Monitoring and Reassessment

Close monitoring is essential throughout hospitalization to guide therapy and detect complications:

  • Serial blood glucose every 1–2 hours during insulin CRI, transitioning to longer intervals once stable.

  • Frequent electrolytes (K⁺, P⁺, Na⁺, Cl⁻) and blood gas / bicarbonate monitoring.

  • Urine output and hydration status.

  • Clinical status, including neurologic function, hydration, perfusion, vomiting, and appetite.

  • Monitoring for hypoglycemia, overcorrection of glucose, or rebound hyperglycemia.

  • Monitoring for therapy-related complications such as hypokalemia, hypophosphatemia, cerebral edema, fluid overload, or electrolyte-induced arrhythmias.


Complications and Prognosis

Complications of DKA and its management can be significant:

  • Hypokalemia — persistent or worsened by insulin therapy, potentially causing muscle weakness, ileus, or cardiac arrhythmias.

  • Hypophosphatemia — can lead to hemolysis, muscle weakness, and respiratory compromise.

  • Cerebral edema or neurologic deterioration if blood glucose is corrected too rapidly.

  • Hypoglycemia if insulin is over-corrected or if nutritional support is inadequate.

  • Pulmonary edema or volume overload, particularly in patients with compromised cardiac or renal function.

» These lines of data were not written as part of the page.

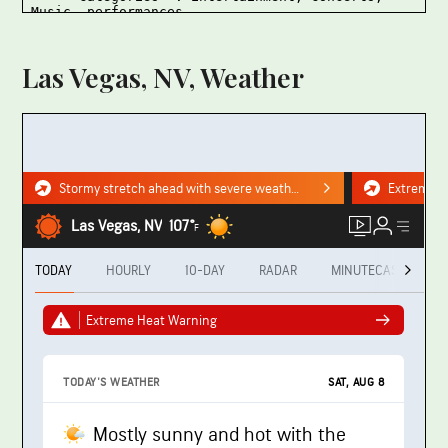
Las Vegas, NV, Weather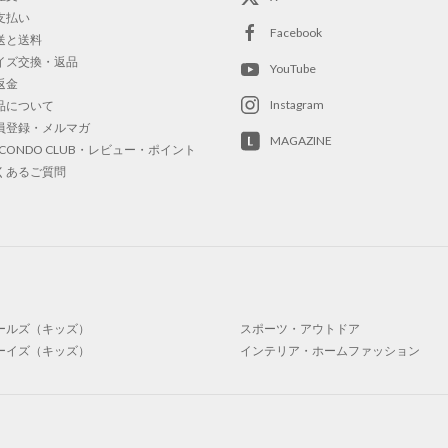
支払い
Facebook
送と送料
イズ交換・返品
YouTube
返金
Instagram
品について
員登録・メルマガ
MAGAZINE
OCONDO CLUB・レビュー・ポイント
くあるご質問
ールズ（キッズ）
スポーツ・アウトドア
ーイズ（キッズ）
インテリア・ホームファッション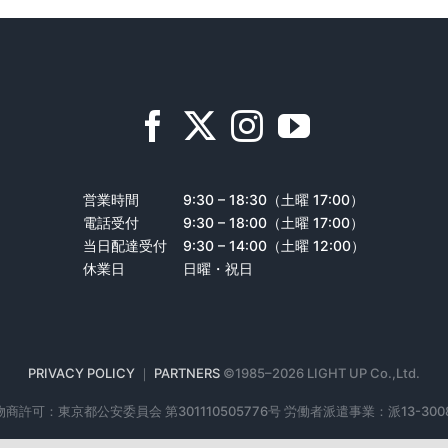
営業時間
9:30 – 18:30（土曜 17:00）
電話受付
9:30 – 18:00（土曜 17:00）
当日配達受付
9:30 – 14:00（土曜 12:00）
休業日
日曜・祝日
PRIVACY POLICY
｜
PARTNERS
©1985–
2026 LIGHT UP Co.,Ltd.
商許可：東京都公安委員会 第301110505776号 労働者派遣事業：派13-300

Prognosis is variable and depends on timely diagnosis, aggressive and appropriate therapy, and the severity of concurrent disease. Cats and dogs with severe DKA, delayed treatment, or significant concurrent illness have a guarded to poor prognosis. However, with early intervention and adequate management, many patients can recover from DKA and resume diabetic care.



NAVLE High-Yield Points


For NAVLE exam preparation, veterinary students should focus on the following high-yield takeaways for DKA:

  1. DKA is a decompensated diabetic emergency characterized by hyperglycemia, ketonemia/ketonuria, and metabolic acidosis combined with dehydration.

  2. Fluid therapy must precede insulin therapy to avoid worsening hypovolemia or precipitating central nervous system complications.

  3. Insulin should be administered carefully — constant rate infusion (CRI) of regular insulin is standard, and blood glucose should not be lowered too quickly (limit ~50–100 mg/dL/h).

  4. Potassium supplementation is critical from the early phase of therapy because insulin-driven intracellular shifts and osmotic diuresis can cause or worsen hypokalemia.

  5. Phosphorus supplementation may be required to avoid complications such as hemolysis or respiratory muscle weakness.

  6. Look for and treat concurrent diseases (e.g. infections, pancreatitis, insulin omission) which may have precipitated the DKA episode.

  7. Recognize that cats may present in DKA without prior diagnosis of diabetes and may have more prominent GI signs and dehydration.

  8. Be alert for treatment complications such as cerebral edema, hypoglycemia, and electrolyte disturbances.